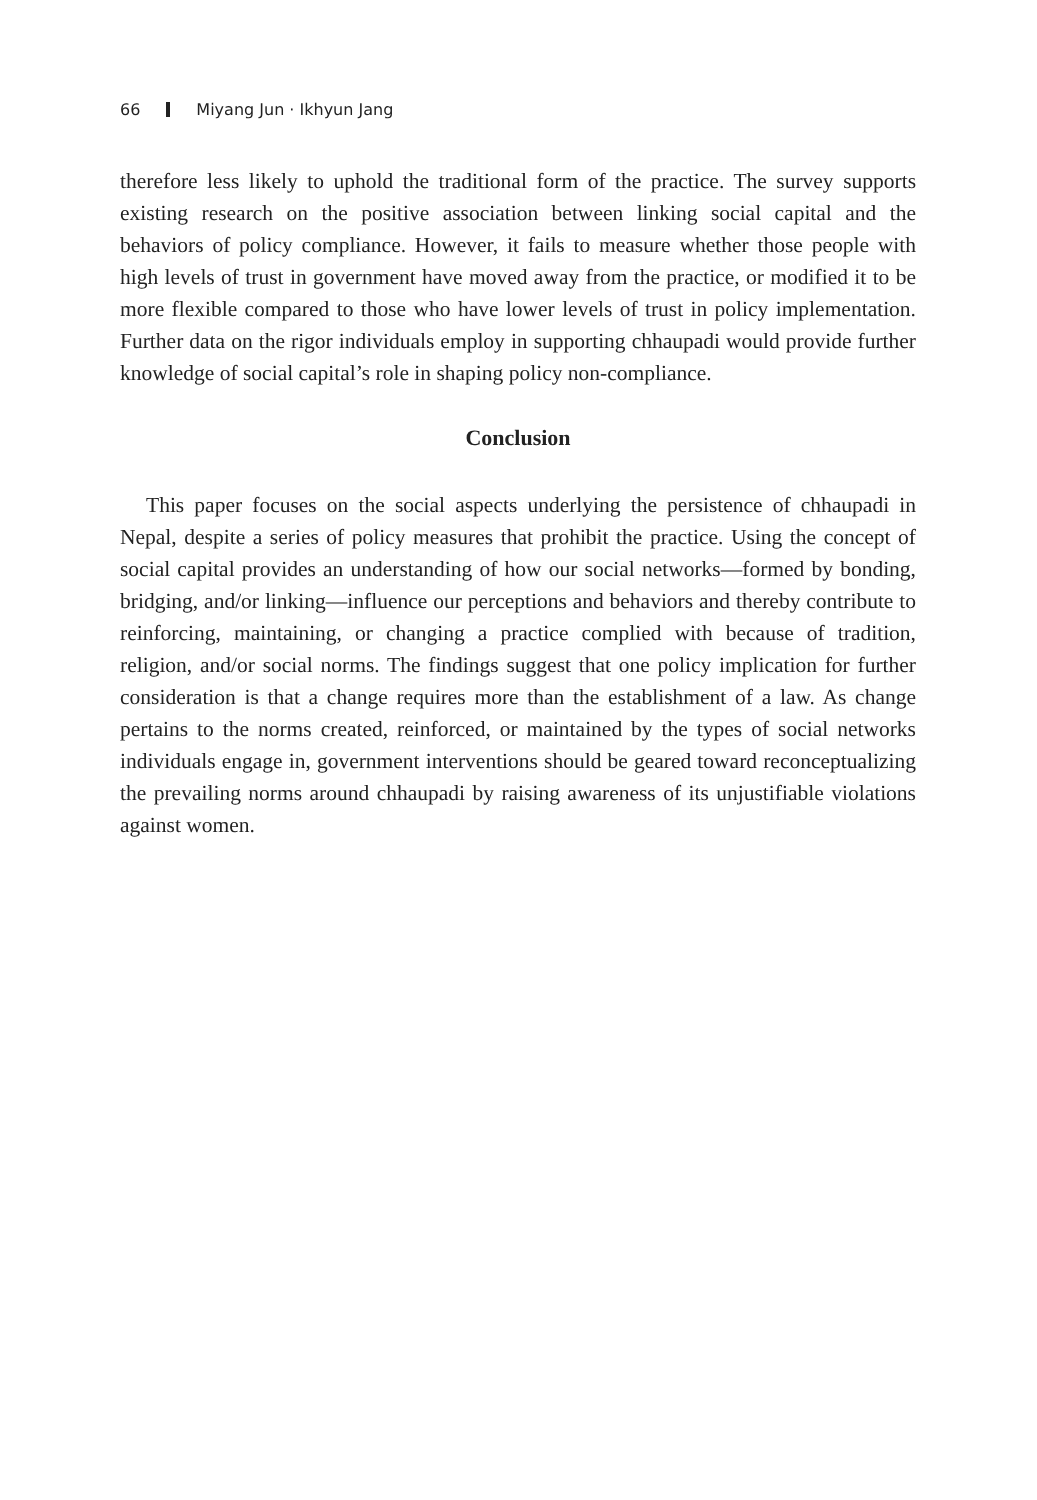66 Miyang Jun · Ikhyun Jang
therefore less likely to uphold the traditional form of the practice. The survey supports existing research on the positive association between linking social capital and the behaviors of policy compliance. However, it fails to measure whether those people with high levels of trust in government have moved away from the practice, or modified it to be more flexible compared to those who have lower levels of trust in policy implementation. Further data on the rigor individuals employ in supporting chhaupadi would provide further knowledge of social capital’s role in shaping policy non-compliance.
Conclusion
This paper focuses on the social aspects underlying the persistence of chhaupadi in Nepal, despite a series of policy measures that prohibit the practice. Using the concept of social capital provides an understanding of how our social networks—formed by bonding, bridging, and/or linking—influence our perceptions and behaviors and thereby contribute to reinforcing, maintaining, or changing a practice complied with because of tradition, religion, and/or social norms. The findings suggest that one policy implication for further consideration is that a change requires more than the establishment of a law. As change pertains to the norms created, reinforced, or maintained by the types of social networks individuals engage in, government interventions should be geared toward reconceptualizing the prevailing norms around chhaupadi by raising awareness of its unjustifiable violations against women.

==

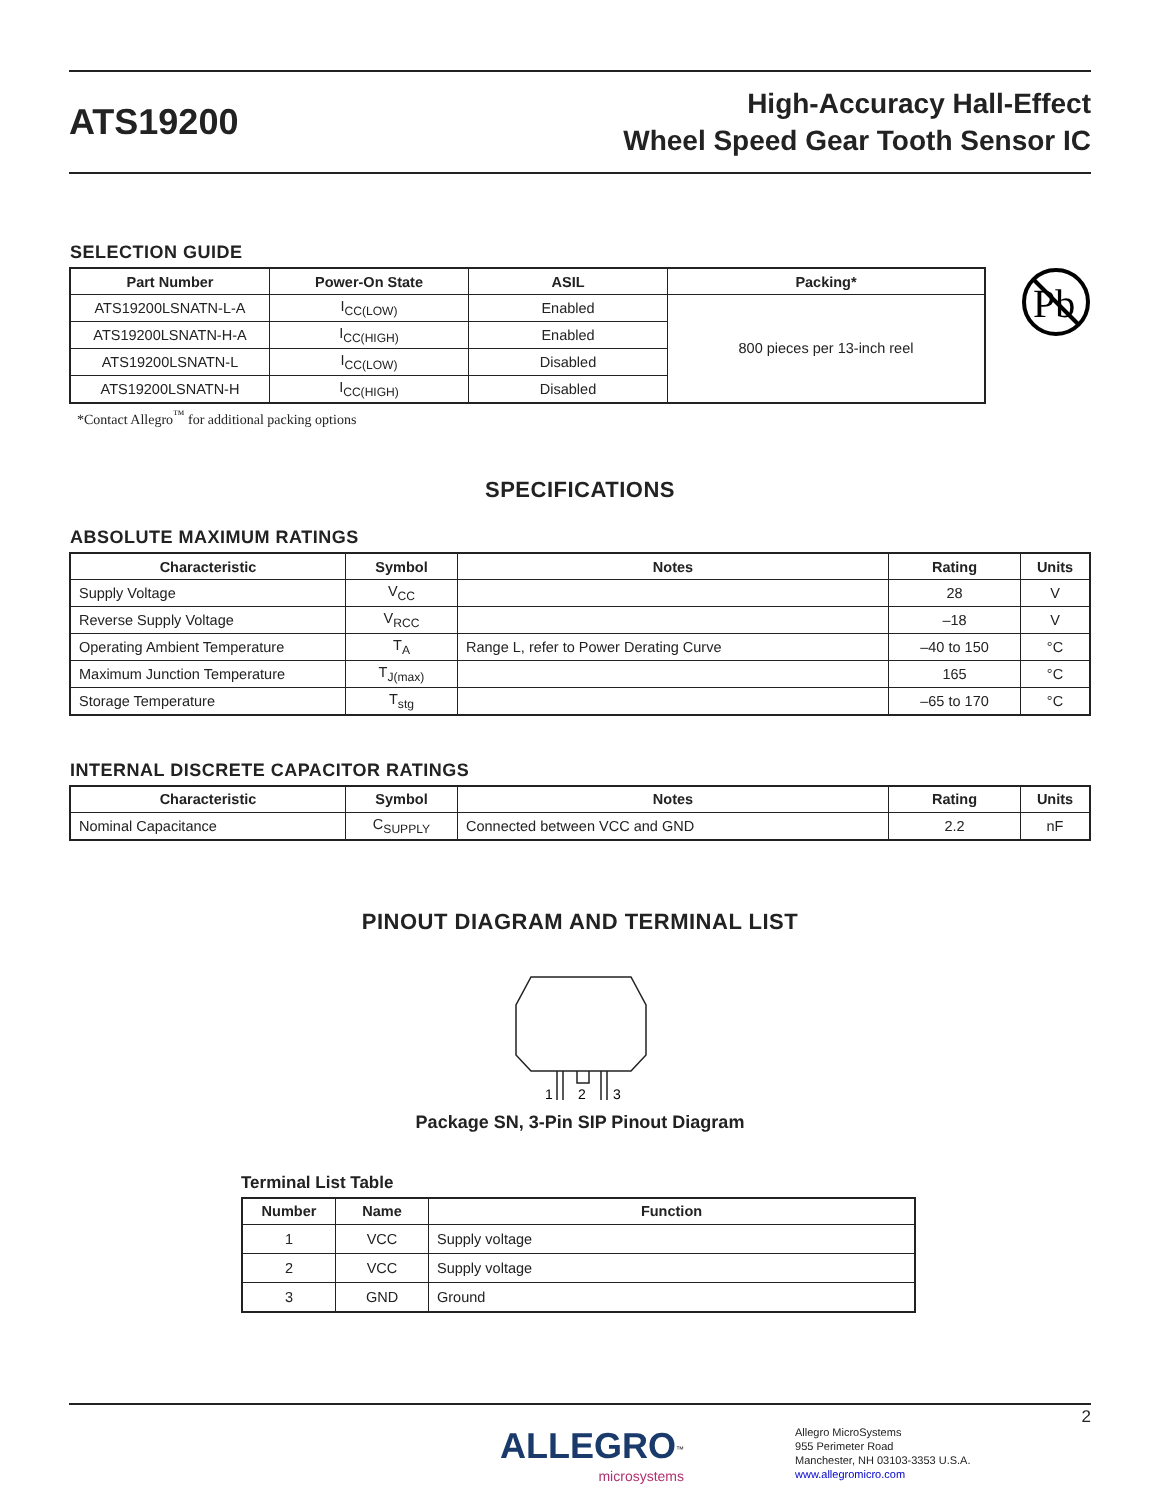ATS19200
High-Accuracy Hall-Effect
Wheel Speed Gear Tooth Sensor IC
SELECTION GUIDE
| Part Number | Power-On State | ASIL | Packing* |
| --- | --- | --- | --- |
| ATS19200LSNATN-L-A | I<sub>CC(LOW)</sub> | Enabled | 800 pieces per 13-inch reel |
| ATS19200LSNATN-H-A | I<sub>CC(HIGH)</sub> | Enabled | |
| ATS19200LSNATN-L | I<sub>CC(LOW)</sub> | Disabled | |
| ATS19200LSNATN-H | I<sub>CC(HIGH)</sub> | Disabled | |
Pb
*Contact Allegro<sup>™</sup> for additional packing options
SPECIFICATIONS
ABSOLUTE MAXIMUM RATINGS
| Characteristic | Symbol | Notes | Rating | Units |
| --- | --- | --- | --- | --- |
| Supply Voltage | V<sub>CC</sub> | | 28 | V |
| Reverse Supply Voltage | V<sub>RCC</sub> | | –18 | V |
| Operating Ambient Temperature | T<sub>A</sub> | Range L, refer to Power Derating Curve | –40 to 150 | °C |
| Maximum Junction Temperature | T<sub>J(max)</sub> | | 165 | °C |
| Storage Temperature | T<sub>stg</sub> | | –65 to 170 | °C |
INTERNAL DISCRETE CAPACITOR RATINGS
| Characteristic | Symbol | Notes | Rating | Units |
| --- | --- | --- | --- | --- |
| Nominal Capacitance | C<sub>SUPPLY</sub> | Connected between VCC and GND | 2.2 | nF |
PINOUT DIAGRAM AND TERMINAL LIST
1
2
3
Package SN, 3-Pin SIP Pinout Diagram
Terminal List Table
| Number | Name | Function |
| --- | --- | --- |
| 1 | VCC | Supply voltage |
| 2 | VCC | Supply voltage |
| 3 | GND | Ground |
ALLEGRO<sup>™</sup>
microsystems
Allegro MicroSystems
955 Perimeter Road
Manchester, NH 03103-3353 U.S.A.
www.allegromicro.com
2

> [WHAT IS REQUIRED]: Could you report how many lines of the listing contain the word "Enabled"? Only the number is needed.

> [RESPONSE FOR THIS EXERCISE]: 2